(Source data)
------------------------
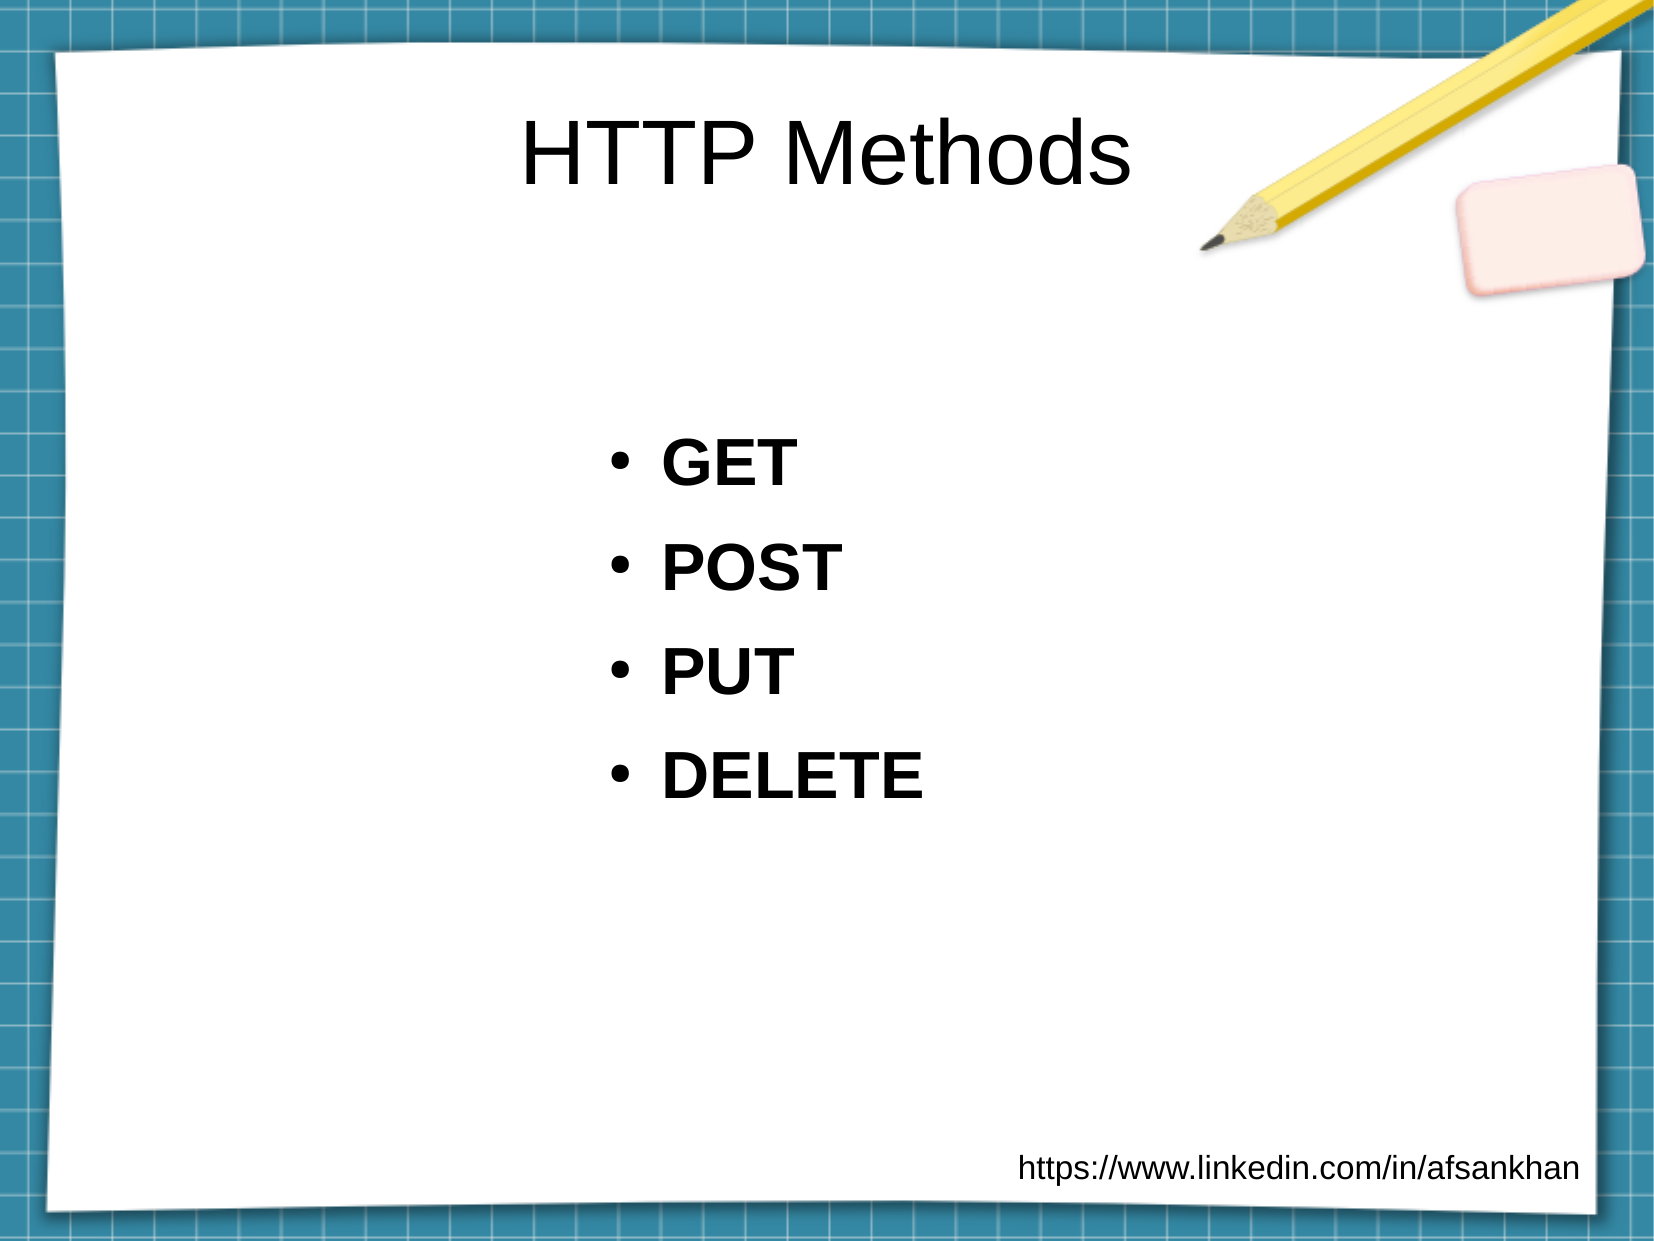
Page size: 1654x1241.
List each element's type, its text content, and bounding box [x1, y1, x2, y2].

text_box https://www.linkedin.com/in/afsankhan [1003, 1142, 1597, 1195]
picture [0, 0, 1654, 1241]
list GET POST PUT DELETE [590, 425, 1654, 1145]
title HTTP Methods [82, 49, 1571, 257]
------------------------
- Written task
Copy out the entries above word for word, without the pictures.

- Output
Page size: 1654x1241.
List each element's type, its text content, and bounding box [x1, y1, x2, y2].

text_box https://www.linkedin.com/in/afsankhan [1003, 1142, 1597, 1195]
picture [0, 0, 1654, 1241]
list GET POST PUT DELETE [590, 425, 1654, 1145]
title HTTP Methods [82, 49, 1571, 257]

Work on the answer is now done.